所给数据 »
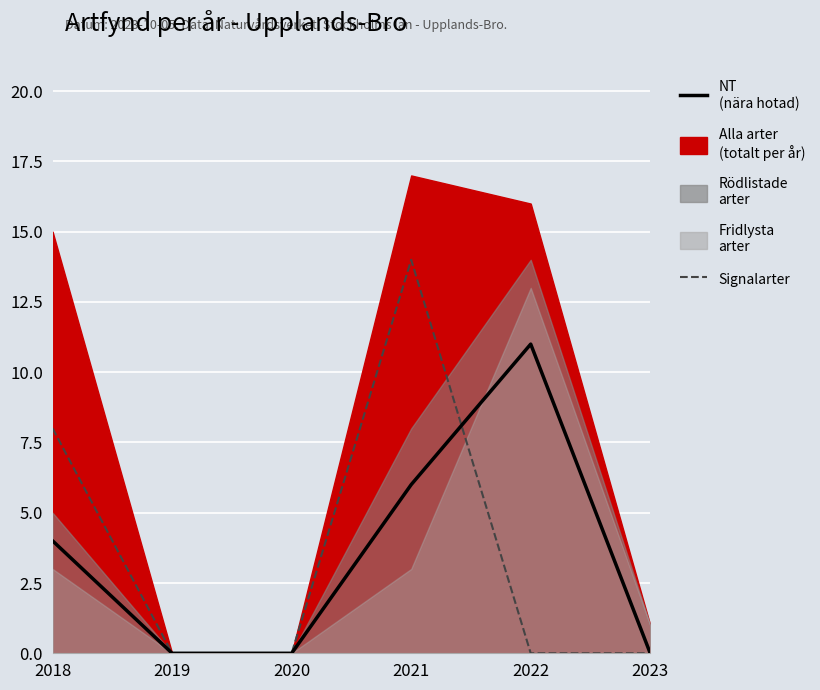

What is the difference between the maximum and second lowest values in the Signalarter series?

14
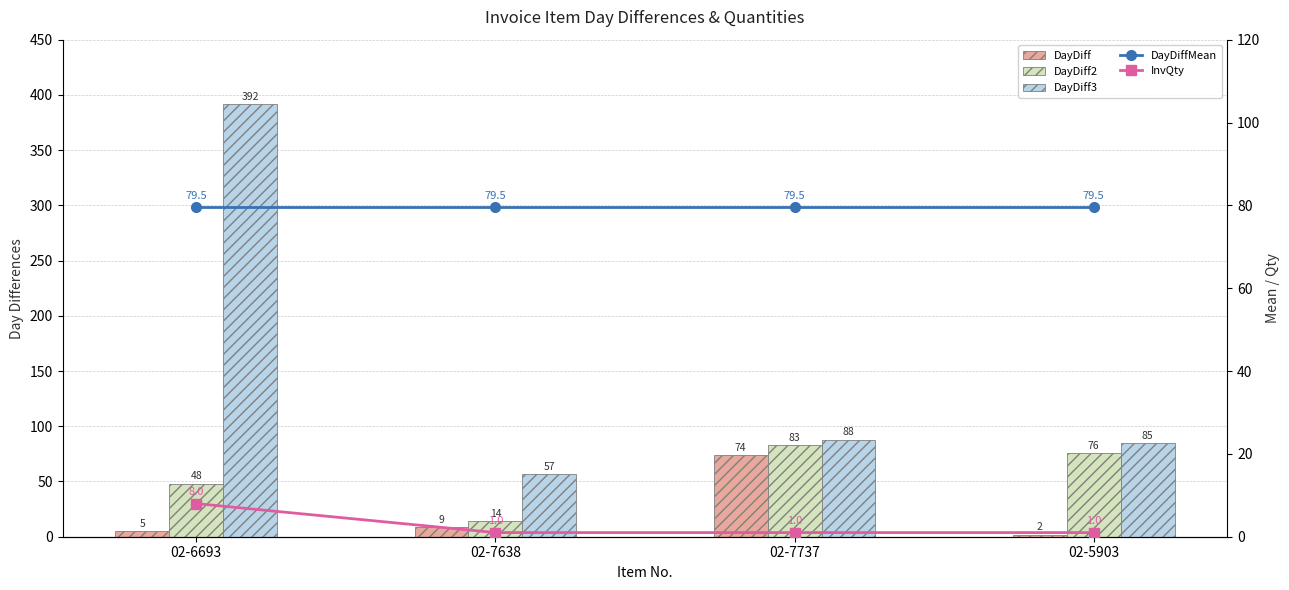

Reading left to right, list all the values displayed in this chart.

DayDiff: 5.0	9.0	74.0	2.0
DayDiff2: 48.0	14.0	83.0	76.0
DayDiff3: 392.0	57.0	88.0	85.0
DayDiffMean: 79.5	79.5	79.5	79.5
InvQty: 8.0	1.0	1.0	1.0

任务说明 »
把上方全部条目逐行改写成一个编号列表，略去空行，答案中不要包含图片。

本题答案 »
1. What is the difference between the maximum and second lowest values in the Signalarter series?
2. 14
3. Reading left to right, list all the values displayed in this chart.
4. DayDiff: 5.0	9.0	74.0	2.0
5. DayDiff2: 48.0	14.0	83.0	76.0
6. DayDiff3: 392.0	57.0	88.0	85.0
7. DayDiffMean: 79.5	79.5	79.5	79.5
8. InvQty: 8.0	1.0	1.0	1.0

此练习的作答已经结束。